For Symantec’s Sparkes, advanced analytics is key. “Attackers are becoming more sophisticated and industrialized but companies are stuck on the same strategy,” said Sparkes in an interview with UpgradeMag.com. “In the past, analytics are effectively placed into a piece of software which a company can deploy. This used to work before. But to catch all of the advanced threats today, an organization needs to do more advanced analytics which cannot be done by software alone.”
Back to Basics
Kaspersky Lab’s Namestnikov lists the four basic strategies that reduce the possibility of a successful targeted attack:
· Use application whitelisting to help prevent malicious software and unapproved programs from running
· Patch applications such as Java, PDF viewers, Flash, web browsers and Microsoft Office
· Patch operating system vulnerabilities
· Restrict administrative privileges to operating systems and applications, based on user duties.
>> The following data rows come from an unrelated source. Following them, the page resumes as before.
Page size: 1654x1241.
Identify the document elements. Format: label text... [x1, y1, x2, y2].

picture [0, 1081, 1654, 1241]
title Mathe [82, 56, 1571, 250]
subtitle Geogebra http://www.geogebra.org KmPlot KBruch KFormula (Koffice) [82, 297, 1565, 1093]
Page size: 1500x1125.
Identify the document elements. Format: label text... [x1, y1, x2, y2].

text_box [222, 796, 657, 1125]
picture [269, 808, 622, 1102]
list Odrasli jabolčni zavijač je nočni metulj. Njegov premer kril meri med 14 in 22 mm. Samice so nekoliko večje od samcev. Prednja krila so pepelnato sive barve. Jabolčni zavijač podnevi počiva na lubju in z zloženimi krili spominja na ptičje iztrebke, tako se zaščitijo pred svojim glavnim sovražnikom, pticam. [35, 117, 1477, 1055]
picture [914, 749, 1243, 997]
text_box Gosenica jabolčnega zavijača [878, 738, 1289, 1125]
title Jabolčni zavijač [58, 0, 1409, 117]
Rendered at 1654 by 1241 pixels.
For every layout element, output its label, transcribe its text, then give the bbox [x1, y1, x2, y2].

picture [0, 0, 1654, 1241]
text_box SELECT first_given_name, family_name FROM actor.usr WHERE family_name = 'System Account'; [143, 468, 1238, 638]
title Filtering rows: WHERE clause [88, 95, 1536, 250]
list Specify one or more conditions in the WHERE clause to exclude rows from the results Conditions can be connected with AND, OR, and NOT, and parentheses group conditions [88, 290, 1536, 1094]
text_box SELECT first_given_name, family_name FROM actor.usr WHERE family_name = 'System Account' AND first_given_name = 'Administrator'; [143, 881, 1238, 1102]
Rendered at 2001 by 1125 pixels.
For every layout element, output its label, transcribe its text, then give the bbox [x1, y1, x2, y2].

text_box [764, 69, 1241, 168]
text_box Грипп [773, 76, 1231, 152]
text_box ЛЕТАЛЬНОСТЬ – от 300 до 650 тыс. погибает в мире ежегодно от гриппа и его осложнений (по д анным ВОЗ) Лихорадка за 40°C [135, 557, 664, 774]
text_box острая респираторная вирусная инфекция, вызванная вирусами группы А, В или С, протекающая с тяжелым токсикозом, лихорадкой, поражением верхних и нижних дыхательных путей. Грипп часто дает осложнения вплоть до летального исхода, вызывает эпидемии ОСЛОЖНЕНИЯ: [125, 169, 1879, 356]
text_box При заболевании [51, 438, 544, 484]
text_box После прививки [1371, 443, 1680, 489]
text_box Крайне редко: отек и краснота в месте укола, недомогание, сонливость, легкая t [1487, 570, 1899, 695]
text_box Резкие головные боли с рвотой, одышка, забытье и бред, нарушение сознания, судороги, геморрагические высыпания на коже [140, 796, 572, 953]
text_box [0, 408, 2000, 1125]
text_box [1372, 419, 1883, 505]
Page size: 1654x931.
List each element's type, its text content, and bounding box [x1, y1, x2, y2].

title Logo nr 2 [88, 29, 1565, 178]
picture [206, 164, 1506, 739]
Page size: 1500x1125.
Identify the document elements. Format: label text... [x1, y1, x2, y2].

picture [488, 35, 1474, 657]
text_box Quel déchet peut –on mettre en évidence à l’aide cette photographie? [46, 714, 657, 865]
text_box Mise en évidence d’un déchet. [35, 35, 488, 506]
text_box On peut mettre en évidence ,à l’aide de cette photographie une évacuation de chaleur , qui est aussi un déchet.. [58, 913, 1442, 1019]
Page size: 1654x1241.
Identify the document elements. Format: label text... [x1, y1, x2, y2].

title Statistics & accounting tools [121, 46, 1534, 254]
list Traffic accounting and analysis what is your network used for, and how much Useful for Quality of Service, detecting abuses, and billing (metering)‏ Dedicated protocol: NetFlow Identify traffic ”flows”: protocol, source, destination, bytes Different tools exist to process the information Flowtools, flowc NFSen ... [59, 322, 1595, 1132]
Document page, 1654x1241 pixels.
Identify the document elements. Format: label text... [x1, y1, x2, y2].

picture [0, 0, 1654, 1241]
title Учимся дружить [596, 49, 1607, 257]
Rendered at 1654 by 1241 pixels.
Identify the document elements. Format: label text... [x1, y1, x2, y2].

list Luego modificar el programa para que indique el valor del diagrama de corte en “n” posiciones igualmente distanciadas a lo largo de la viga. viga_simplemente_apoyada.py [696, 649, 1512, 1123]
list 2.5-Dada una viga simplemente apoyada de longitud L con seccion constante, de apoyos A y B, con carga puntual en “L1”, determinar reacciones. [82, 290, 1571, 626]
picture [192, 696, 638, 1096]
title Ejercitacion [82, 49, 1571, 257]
“Sophisticated attacks offer lucrative rewards, that’s why massive data breaches are continuously occurring. There is no silver bullet that could protect an organization perfectly. Once the malware is installed, it will be automatically controlled by cybercriminals, morph, adapt, and move freely undetected,” stressed Fortinet’s Castillo. “For optimal and powerful security, individual security products should function together as one.”
Gene Ng, Security Leader, IBM ASEAN, companies should look at their information and business critical systems from an attacker’s point of view and then ask themselves how an attacker could do the most damage.
“A big chunk of risk factors are related to the people who operate, manage or even simply use any of the organizational services or assets,” said Ng. “Make sure your security program has ownership and leadership assigned across critical business areas. By expanding accountability and awareness across the company, the underlying and enforcement of the security controls are heightened — creating a more secure business environment.”
Pineda notes that a greater willingness for businesses, government organizations, and other parties to collaborate must be achieved to elevate the Philippines’ defense against threats.
“There is a dichotomy that needs to be resolved—external parties need to do more, the government needs stronger oversight, industry collaboration must increase, and cross-border sharing must be strengthened,” said Pineda.